*TEXT SHOWN*
THEATRE PREVIEW
PAULA
KALUSTIAN
Published in KPBS On Air Magazine February
1993
It's like
marrying someone with a checkered past; you hope not to inherit the baggage. But Paula Kalustian has done everything
possible to unburden herself. When she
became artistic director of The Theatre in Old
Town last March, the organization
was $100,000 in debt; it had proved an excessive challenge to public and
private groups and a university theater program (USIU).
But Kalustian
was indomitable. In January 1991, she
directed “Beehive”, the sixties, teased-hair, all-woman musical revue that
became the Theater's biggest hit ever, with a nine month run and 171
performances. The Frances
Parker School,
a private institution that currently leases the building from the State, was
sold on Kalustian. By December, the
Theatre was out of debt and breaking even.
Kalustian
brought in her own creative team. Jill
and Steve Anthony, fresh from Kansas City,
did a smashing job on “The All Night Strut” last December, as co-choreographers
and, in Steve's case, show-stopper. Two
actress-singers who came for “Beehive” and “Strut” -- Laura Lamun and Tajma
Soleil -- stayed in San Diego to
continue their work with Kalustian.
"It sounds corny," says the petite, energetic, 41 year-old
director, "but it's really like a family.
This is what I've wanted all my life.
I'm weary, and have a lot more gray hair. But I know we're putting our energies in a good place."

Stored records:

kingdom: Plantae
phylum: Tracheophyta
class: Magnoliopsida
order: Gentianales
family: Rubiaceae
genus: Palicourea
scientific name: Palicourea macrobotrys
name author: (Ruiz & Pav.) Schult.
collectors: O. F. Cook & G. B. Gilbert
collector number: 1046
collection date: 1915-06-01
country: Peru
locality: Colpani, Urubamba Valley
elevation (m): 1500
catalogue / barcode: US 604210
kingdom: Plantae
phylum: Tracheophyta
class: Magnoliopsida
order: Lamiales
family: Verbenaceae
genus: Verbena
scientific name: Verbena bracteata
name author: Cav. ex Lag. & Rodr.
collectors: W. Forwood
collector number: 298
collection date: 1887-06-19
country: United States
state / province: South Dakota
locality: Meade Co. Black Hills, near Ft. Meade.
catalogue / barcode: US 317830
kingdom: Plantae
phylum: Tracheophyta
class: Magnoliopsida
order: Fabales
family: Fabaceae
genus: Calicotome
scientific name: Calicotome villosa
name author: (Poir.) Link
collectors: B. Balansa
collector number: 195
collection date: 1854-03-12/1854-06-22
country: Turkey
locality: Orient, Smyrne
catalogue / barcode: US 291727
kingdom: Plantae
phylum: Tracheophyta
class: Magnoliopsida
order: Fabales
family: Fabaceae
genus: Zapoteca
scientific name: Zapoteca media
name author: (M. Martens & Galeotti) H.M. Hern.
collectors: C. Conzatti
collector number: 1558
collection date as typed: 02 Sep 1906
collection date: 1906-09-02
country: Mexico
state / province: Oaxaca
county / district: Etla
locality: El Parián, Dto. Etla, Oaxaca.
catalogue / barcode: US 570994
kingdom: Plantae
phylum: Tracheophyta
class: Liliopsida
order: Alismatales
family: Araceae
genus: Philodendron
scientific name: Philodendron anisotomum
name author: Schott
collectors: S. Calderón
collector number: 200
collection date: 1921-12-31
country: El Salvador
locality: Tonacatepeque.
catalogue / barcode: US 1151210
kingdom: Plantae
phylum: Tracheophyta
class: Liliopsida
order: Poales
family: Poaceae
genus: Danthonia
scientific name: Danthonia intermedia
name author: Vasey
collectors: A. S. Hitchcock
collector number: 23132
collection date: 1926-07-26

*YOUR TASKS*
A - Answer these questions from the Paula Kalustian preview:
(i) How much debt did the organization carry when Kalustian became artistic director?
(ii) How many performances did "Beehive" run?
(iii) Where did Jill and Steve Anthony come from?
B - Carry the Paula Kalustian preview forward, starting after its last sentence.

*THE RESPONSES*
A -
(i) $100,000
(ii) 171
(iii) Kansas City

B -
Being artistic
director of a new theater company is a full-time job, but it's only one of
Kalustian's two. She's also an
Associate Professor in the Drama Department of San Diego State University and
head of its Master of Fine Arts program in Musical Theatre. Sometimes, she intertwines her two
roles. Several of her SDSU students
have appeared in Old Town
shows, and she wants Frances Parker interns involved, too. Twenty-one year-old Rachel Lynn has been in
six Kalustian productions, including “Beehive” at Old
Town (she did a dynamite Janis
Joplin) and “Assassins” and “Into the Woods” at SDSU, where she's a senior in
the Drama department.
"I met
Paula my first week of school," Lynn
recalls. "If she thinks someone's
talented, she'll cast them even if they're young or inexperienced. She's amazingly supportive, constructive and
intelligent. There's no difference in
how she works at school or professionally.
She always has a good attitude, always has a smile on her face. I haven't met anyone who doesn't like
working with her. I imagine if you're
an actor who doesn't like to do your homework, you might not like her. She doesn't have time to spoon-feed actors. She's probably one of the busiest people
I've ever met, but she's got more energy than a 20 year old."
Kalustian's
schedule is a nightmare. "I have
absolutely no time for a private life," she admits. "When your life's dream is dropped into
your lap, you have to give it all your energy.
I've given up my personal life.
A couple of times I came close to marrying, but I chose my career
instead. Sometimes I'm lonely, but so
are other people. We all have our own
path to march along... From the moment
I came out of the womb, I was meant to be in theater. I started dancing at four years old. I started choreographing professionally at sixteen. I'd choreograph every moment of a musical;
it was a natural progression to directing."
Born and raised
in Los Angeles, Kalustian spent the
eighties in New York, working on
and off Broadway. As a freelance
director, she traveled six months a year.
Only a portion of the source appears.